AIM OF THE EXERCISE ▸ In the entries that follow, find the line containing "một ông lão", then output exactly every line from the first through that one.

(Page-level text extractions)
◆ ◆ ◆
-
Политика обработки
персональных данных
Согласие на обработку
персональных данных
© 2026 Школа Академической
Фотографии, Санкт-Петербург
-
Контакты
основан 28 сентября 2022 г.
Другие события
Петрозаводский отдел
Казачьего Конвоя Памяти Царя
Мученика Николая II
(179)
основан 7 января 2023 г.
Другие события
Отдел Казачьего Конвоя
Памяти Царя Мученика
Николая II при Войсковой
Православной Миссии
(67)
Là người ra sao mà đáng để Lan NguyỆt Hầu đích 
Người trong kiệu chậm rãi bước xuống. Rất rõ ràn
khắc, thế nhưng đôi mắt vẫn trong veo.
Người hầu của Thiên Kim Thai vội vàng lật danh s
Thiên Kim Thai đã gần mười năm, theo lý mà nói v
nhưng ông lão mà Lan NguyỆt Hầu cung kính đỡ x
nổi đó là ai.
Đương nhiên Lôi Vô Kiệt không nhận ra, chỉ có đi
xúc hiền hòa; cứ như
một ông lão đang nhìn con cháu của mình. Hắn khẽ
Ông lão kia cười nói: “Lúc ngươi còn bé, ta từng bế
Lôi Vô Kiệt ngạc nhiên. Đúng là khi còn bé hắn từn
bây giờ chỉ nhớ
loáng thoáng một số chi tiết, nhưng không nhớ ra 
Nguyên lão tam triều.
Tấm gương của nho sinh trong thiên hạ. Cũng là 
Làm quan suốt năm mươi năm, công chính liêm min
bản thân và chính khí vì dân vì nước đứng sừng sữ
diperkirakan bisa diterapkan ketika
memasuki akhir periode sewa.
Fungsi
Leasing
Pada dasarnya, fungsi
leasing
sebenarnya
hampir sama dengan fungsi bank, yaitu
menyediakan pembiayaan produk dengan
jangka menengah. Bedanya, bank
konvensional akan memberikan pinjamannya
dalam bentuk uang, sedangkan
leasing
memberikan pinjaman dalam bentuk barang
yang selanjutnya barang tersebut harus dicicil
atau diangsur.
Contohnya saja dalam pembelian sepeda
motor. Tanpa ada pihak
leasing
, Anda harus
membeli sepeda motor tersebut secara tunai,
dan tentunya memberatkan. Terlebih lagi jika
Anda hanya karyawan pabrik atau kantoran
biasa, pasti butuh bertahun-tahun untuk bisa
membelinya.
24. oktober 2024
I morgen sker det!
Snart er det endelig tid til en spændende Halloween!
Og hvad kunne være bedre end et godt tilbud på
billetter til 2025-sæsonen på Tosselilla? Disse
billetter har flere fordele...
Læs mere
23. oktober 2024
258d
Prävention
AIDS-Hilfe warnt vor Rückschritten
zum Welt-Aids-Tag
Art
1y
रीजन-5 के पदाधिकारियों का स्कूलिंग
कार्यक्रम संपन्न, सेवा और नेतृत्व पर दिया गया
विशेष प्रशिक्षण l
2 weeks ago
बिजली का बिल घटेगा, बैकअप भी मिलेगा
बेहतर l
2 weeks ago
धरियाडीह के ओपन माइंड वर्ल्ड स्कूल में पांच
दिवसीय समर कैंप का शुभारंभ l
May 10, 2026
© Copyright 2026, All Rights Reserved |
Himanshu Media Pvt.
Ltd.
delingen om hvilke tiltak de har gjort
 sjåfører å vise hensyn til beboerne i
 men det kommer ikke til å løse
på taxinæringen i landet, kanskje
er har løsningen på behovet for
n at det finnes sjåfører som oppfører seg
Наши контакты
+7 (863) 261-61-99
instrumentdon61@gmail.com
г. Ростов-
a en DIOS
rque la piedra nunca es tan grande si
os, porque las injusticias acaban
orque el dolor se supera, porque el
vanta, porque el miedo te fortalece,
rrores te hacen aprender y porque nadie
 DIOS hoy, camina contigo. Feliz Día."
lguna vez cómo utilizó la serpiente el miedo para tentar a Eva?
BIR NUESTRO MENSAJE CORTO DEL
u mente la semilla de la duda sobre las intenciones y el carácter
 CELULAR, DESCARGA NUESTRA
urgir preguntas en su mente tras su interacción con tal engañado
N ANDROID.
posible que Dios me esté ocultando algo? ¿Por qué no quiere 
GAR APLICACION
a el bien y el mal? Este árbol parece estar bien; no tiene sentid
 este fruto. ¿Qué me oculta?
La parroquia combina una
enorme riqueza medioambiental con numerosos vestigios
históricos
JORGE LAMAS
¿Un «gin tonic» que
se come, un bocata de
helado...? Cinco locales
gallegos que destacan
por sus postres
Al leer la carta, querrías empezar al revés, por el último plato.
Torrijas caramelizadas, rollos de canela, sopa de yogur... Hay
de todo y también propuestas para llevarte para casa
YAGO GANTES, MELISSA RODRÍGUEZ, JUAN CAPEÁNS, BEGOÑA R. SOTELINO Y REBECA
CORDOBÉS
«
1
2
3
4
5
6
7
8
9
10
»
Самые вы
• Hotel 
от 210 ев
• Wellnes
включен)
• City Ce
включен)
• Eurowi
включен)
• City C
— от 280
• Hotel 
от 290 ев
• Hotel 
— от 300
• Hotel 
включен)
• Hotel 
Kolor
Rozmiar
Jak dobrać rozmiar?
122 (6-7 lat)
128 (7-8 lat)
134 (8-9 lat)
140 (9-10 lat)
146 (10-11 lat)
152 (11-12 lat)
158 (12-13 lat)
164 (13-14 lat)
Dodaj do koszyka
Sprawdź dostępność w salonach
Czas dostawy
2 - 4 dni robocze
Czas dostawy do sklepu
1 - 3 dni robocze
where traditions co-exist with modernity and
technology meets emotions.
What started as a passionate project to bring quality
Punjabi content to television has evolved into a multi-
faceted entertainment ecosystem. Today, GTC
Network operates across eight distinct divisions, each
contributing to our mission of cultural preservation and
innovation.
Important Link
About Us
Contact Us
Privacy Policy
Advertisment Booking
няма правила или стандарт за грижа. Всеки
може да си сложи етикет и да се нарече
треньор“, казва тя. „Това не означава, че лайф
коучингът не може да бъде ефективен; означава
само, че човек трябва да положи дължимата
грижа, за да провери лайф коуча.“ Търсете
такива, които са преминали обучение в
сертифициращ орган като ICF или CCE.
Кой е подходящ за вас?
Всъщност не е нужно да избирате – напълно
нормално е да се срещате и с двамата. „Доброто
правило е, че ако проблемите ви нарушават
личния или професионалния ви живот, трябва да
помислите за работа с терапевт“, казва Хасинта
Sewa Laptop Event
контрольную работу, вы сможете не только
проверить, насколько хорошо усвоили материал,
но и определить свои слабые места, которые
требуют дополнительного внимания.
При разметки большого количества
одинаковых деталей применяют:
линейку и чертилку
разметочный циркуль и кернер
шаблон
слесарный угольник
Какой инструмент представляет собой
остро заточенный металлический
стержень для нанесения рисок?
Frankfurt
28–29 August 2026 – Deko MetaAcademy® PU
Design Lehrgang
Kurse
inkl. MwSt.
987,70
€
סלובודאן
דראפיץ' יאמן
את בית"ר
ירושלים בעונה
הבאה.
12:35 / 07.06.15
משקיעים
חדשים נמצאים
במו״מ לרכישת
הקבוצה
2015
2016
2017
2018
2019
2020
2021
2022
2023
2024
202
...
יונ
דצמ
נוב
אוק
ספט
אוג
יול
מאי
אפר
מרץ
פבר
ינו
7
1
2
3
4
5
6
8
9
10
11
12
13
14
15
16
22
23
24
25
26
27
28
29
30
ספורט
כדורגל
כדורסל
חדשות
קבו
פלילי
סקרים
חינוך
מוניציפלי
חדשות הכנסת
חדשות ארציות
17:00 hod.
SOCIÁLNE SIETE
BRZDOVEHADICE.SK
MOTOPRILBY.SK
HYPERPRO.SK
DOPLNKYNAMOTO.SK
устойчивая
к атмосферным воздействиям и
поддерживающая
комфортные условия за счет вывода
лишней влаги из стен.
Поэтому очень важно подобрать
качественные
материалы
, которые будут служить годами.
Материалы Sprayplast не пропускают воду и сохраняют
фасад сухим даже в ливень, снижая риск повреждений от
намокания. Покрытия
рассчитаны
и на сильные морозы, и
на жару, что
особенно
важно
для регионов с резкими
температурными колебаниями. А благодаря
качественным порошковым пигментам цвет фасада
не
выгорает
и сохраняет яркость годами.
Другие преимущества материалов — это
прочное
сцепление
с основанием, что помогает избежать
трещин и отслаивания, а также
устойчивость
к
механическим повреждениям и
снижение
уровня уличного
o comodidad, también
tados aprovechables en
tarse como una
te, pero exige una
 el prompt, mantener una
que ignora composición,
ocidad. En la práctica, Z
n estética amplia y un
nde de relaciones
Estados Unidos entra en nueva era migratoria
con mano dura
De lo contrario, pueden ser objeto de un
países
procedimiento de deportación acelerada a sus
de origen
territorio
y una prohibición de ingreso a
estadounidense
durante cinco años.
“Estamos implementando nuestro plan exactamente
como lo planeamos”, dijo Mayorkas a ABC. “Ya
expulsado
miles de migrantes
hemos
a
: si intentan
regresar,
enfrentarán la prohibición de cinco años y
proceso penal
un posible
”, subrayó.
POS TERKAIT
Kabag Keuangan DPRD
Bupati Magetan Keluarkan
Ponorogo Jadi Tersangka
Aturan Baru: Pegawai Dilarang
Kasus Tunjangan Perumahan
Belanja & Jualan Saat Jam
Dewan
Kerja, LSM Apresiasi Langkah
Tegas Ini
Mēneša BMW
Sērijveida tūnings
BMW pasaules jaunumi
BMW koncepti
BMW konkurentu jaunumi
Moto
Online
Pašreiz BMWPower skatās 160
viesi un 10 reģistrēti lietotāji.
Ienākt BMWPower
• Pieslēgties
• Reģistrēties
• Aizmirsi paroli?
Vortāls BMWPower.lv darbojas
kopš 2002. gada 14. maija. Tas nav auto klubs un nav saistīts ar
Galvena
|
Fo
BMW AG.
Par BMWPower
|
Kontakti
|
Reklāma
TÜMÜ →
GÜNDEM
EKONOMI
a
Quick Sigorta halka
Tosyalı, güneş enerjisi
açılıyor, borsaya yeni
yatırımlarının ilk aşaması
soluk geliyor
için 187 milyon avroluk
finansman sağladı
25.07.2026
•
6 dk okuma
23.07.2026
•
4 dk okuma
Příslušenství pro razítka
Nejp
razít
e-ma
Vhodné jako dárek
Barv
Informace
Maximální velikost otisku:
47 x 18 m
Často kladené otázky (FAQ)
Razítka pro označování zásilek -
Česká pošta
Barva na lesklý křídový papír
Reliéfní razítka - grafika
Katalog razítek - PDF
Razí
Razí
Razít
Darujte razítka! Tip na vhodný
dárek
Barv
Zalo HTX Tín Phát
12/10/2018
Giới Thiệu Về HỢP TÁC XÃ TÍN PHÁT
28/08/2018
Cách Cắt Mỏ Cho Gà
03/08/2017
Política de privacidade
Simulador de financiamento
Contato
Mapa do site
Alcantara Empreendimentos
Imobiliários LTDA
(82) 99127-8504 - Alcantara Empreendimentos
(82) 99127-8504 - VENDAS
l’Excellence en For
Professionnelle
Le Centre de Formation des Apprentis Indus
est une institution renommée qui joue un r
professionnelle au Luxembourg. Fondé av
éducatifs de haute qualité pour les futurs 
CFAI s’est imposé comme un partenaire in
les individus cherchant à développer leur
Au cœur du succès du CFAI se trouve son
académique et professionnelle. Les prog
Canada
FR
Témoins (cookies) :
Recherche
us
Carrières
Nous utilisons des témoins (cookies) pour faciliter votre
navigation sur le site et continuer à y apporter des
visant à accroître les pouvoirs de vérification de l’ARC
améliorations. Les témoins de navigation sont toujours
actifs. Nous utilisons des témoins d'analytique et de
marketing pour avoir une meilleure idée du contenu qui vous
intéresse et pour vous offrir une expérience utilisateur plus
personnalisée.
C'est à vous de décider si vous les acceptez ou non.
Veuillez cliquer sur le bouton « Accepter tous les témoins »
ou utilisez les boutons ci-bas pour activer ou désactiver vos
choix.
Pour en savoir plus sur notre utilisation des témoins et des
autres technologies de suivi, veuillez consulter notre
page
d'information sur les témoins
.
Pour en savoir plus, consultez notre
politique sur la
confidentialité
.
◆ ◆ ◆
EXPECTED ANSWER ▸
-
Политика обработки
персональных данных
Согласие на обработку
персональных данных
© 2026 Школа Академической
Фотографии, Санкт-Петербург
-
Контакты
основан 28 сентября 2022 г.
Другие события
Петрозаводский отдел
Казачьего Конвоя Памяти Царя
Мученика Николая II
(179)
основан 7 января 2023 г.
Другие события
Отдел Казачьего Конвоя
Памяти Царя Мученика
Николая II при Войсковой
Православной Миссии
(67)
Là người ra sao mà đáng để Lan NguyỆt Hầu đích 
Người trong kiệu chậm rãi bước xuống. Rất rõ ràn
khắc, thế nhưng đôi mắt vẫn trong veo.
Người hầu của Thiên Kim Thai vội vàng lật danh s
Thiên Kim Thai đã gần mười năm, theo lý mà nói v
nhưng ông lão mà Lan NguyỆt Hầu cung kính đỡ x
nổi đó là ai.
Đương nhiên Lôi Vô Kiệt không nhận ra, chỉ có đi
xúc hiền hòa; cứ như
một ông lão đang nhìn con cháu của mình. Hắn khẽ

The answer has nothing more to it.